Everything (Golang, Python, C, TypeScript, Bash, JSONNet, Java, PHP) are built with [bazel](https://bazel.build). Containers

images are pushed to [GCR](https://cloud.google.com/container-registry/), while docker-compose files are auto-generated as well.

## Challenges

See https://docs.google.com/spreadsheets/d/15xOhZdRnNxNbSMNUSxPG_8K92lHa4z5SKJWPPTy5tAc/edit

---

## Running Your Own CTF

If you want to use the same Geegle infrastructure to host your own CTF, we are more than happy to support you.

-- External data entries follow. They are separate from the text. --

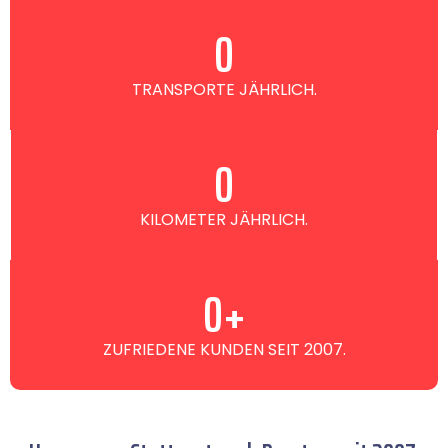
0
TRANSPORTE JÄHRLICH.
0
KILOMETER JÄHRLICH.
0
+
ZUFRIEDENE KUNDEN SEIT 2007.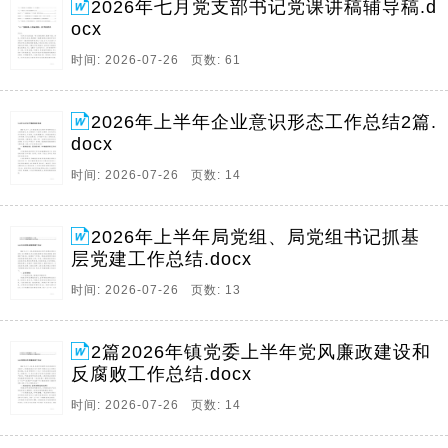
2026年七月党支部书记党课讲稿辅导稿.d
ocx
时间: 2026-07-26 页数: 61
2026年上半年企业意识形态工作总结2篇.
docx
时间: 2026-07-26 页数: 14
2026年上半年局党组、局党组书记抓基
层党建工作总结.docx
时间: 2026-07-26 页数: 13
2篇2026年镇党委上半年党风廉政建设和
反腐败工作总结.docx
时间: 2026-07-26 页数: 14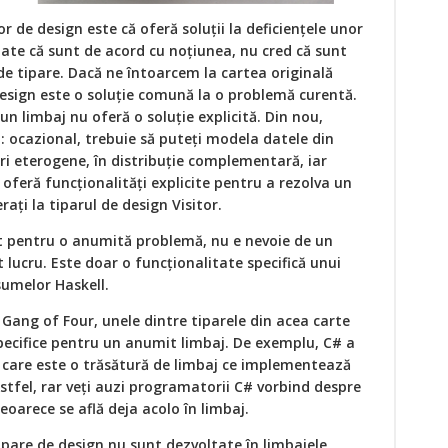
or de design este că oferă soluții la deficiențele unor
toate că sunt de acord cu noțiunea, nu cred că sunt
e tipare. Dacă ne întoarcem la cartea originală
esign este o soluție comună la o problemă curentă.
n limbaj nu oferă o soluție explicită. Din nou,
: ocazional, trebuie să puteți modela datele din
uri eterogene, în distribuție complementară, iar
oferă funcționalități explicite pentru a rezolva un
ți la tiparul de design Visitor.
t pentru o anumită problemă, nu e nevoie de un
 lucru. Este doar o funcționalitate specifică unui
sumelor Haskell.
Gang of Four, unele dintre tiparele din acea carte
specifice pentru un anumit limbaj. De exemplu, C# a
, care este o trăsătură de limbaj ce implementează
Astfel, rar veți auzi programatorii C# vorbind despre
eoarece se află deja acolo în limbaj.
ipare de design nu sunt dezvoltate în limbajele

Simply remove

all challenges from [chals](chals) directory and put in your own challenges, and change the root [BUILD](BUILD) file accordingly.

Please do let us know if you use Geegle infra to host your own CTF. We can't wait to hear about the amazing work you have done :)

### SSL Certificates

Please put your HTTPS certificates and keys to [infra/uberproxy/certs/](infra/uberproxy/certs/) and change

[infra/uberproxy/ssl.go](infra/uberproxy/ssl.go) accordingly.

### Building Container Images

Please build using Linux AMD64. Cuz it's hard to set up cross-compiling for C programs on mac, ceebs.

Build only:

```

bazel build //:all_containers

```

Build and tag locally (so that you can use docker-compose to boot them up):

```

bazel run //:all_containers

```

Commits submitted to master branch will be automatically pushed to gcr.io/geegle, our container repo

If you are deploying your own CTF using this infra, please change BUILD file to push to a different

container registry, since gcr.io/geegle is not public.

### Deploying

#### Master Server (Shared Server)

```

bazel build //infra/jsonnet:cluster-master-docker-compose

docker-compose -f dist/bin/infra/jsonnet/cluster-master-docker-compose.json up -d

```

#### Team Server (Separate Isolated Server)

```

bazel build //infra/jsonnet:cluster-team-docker-compose

docker-compose -f dist/bin/infra/jsonnet/cluster-team-docker-compose.json up -d

```

#### Test Server (All-in-one Server)

```

bazel build //infra/jsonnet:all-docker-compose

docker-compose -f dist/bin/infra/jsonnet/all-docker-compose.json up -d

```

---

## LICENSE

Copyright (c) 2019 [Adam Yi](mailto:[email protected]), [Adam Tanana](mailto:[email protected]), [Lachlan Jones](mailto:[email protected])

To check the author for an individual challenge/infra service, check [CODEOWNERS](CODEOWNERS).

Open-sourced with love, under [Apache 2.0 License](LICENSE).